We can continue refining our model by adding more variables. Regression with more than one predictor is called multiple regression. The nice thing is that the steps will all be the same, we just need to change the formula and the rest stays pretty much as it was.
I’m going to add IMDB score as a predictor. While this isn’t a perfect reflection of critical reception, the basic idea here is that better-reviewed movies may be more likely to make more money back.
Let’s take a look at IMDB scores:
mv%>%
ggplot(aes(x=score))+
geom_density()
## Warning: Removed 3 rows containing non-finite values (stat_density).
Unlike budget or gross, there isn’t a strong need to transform the score.
I add score to the formula simply by using “+” in the formula.
mv_formula<-as.formula("log_gross~budget+score")
I now need to update the recipe to include the new formula. Notice that I am not using the step_log command on the score variable, based on what I observed above.
mv_recipe<-recipe(mv_formula,mv_train)%>%
step_log(budget)
Now I can update the worklfow with the new formula.
movie_wf<-movie_wf%>%
update_recipe(mv_recipe)
And with that, I’m ready to fit the model again.
movie_fit<-movie_wf%>%
fit(data=mv_train)
Let’s take a look at the results.
movie_fit%>%
pull_workflow_fit()%>%
tidy()
## # A tibble: 3 × 5
## term estimate std.error statistic p.value
## <chr> <dbl> <dbl> <dbl> <dbl>
## 1 (Intercept) -0.761 0.399 -1.91 5.68e- 2
## 2 budget 0.969 0.0207 46.9 0
## 3 score 0.301 0.0271 11.1 4.53e-28
There is a positive and statistically significant relationship between score and gross revenues, after controlling for budget. So this means that at any budget level, higher ratings on the IMDB scale predict higher gross. Small-budget movies with higher scores, and high-budget movies with higher scores are all predicted to have higher gross revenues.
movie_fit%>%
pull_workflow_fit()%>%
glance()
## # A tibble: 1 × 12
## r.squared adj.r.squared sigma statistic p.value df logLik AIC BIC
## <dbl> <dbl> <dbl> <dbl> <dbl> <dbl> <dbl> <dbl> <dbl>
## 1 0.493 0.493 1.26 1157. 0 2 -3932. 7873. 7896.
## # … with 3 more variables: deviance <dbl>, df.residual <int>, nobs <int>
mv_test<-movie_fit%>%
predict(mv_test)%>%
rename(.pred2=.pred)%>%
bind_cols(mv_test)
mv_test%>%
rmse(truth=log_gross,estimate=.pred2)
## # A tibble: 1 × 3
## .metric .estimator .estimate
## <chr> <chr> <dbl>
## 1 rmse standard 1.21
That . . . didn’t do much!

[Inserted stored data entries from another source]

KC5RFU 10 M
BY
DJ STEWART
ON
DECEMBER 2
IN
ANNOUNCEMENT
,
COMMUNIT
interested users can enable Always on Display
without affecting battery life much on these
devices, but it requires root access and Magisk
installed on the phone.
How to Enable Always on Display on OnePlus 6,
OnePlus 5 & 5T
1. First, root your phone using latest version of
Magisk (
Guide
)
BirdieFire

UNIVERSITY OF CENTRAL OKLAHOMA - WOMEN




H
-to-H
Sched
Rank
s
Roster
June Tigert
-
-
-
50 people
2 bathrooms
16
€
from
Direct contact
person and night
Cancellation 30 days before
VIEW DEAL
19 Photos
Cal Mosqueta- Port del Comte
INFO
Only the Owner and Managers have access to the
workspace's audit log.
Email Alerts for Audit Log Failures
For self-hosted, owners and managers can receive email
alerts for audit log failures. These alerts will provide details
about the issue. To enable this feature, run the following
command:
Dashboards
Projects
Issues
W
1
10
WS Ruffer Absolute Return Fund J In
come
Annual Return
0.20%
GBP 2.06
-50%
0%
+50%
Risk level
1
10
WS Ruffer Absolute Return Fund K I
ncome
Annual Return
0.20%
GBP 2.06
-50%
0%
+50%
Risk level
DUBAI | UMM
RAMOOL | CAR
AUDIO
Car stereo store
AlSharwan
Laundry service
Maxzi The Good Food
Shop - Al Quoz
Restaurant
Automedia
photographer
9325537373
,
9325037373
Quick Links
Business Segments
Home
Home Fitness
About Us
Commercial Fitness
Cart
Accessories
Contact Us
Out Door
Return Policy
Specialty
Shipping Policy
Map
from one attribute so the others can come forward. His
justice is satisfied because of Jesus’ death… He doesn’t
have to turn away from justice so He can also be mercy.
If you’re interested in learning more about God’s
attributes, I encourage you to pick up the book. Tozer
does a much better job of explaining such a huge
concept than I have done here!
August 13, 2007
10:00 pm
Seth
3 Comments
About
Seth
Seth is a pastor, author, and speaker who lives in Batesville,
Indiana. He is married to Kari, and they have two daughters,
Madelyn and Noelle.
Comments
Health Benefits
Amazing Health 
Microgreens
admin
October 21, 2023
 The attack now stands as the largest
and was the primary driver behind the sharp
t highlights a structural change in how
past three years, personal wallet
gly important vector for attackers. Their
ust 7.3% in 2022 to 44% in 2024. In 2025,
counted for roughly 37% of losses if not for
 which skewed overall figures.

We’re not getting a big increase in model fit as a result of including score, even though it IS related to the outcome.
What does this rmse actually mean? We can get a sense by using the parameeters of the model to calculate the predicted gross for a 10 million dollar movie with average IMDB scores, then add or subtract the rmse.
mv_sum<-mv%>%
summarize(intercept=1,
mean_log_budget=log(1e7),
mean_score=mean(score,na.rm=TRUE))%>%
pivot_longer(cols=everything(), names_to="type")
mv_rmse<-mv_test%>%
rmse(truth=log_gross,estimate=.pred2)
movie_fit%>%
pull_workflow_fit()%>%
tidy()%>%
select(term,estimate)%>%
bind_cols(mv_sum)%>%
mutate(product=estimate*value)%>%
summarize(prediction=sum(product))%>%
mutate(low_range=dollar(exp(prediction-mv_rmse$.estimate)),
mid_range=dollar(exp(prediction)),
hi_range=dollar(exp(prediction+mv_rmse$.estimate))
)
## # A tibble: 1 × 4
## prediction low_range mid_range hi_range
## <dbl> <chr> <chr> <chr>
## 1 16.8 $5,823,597 $19,612,573 $66,050,767
So, for a 10 million dollar investment, this model says we could make between 5 million and 66 million. Remember William Goldman?

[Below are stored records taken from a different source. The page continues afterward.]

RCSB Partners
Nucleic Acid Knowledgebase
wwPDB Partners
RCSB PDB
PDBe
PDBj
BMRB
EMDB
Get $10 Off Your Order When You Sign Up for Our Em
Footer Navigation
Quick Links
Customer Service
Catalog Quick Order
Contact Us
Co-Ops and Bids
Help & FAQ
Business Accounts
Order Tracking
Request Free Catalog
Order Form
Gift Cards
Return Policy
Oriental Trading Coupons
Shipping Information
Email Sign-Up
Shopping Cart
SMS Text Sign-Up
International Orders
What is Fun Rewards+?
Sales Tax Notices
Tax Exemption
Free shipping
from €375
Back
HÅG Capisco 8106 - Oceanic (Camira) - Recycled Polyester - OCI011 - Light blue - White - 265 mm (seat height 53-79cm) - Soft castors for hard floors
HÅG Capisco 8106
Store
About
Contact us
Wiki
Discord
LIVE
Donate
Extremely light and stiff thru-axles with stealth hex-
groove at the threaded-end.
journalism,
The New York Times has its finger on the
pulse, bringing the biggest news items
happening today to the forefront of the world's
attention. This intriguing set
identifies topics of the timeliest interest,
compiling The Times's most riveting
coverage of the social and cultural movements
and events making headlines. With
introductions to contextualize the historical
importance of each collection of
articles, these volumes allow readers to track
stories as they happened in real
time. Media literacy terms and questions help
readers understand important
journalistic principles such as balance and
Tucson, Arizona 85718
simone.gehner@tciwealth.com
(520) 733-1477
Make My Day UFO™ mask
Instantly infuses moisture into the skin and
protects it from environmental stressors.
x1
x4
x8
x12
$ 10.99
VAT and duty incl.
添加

Quick Exercise Run a regression using two different predictors. Calculate rmse and see if you can beat my score.
You MUST remember: correlation is not causation. All you can pick up on using this tool is associations, or common patterns. You can’t know whether one thing causes another. Remember that the left hand side variable could just as easily be on the right hand side.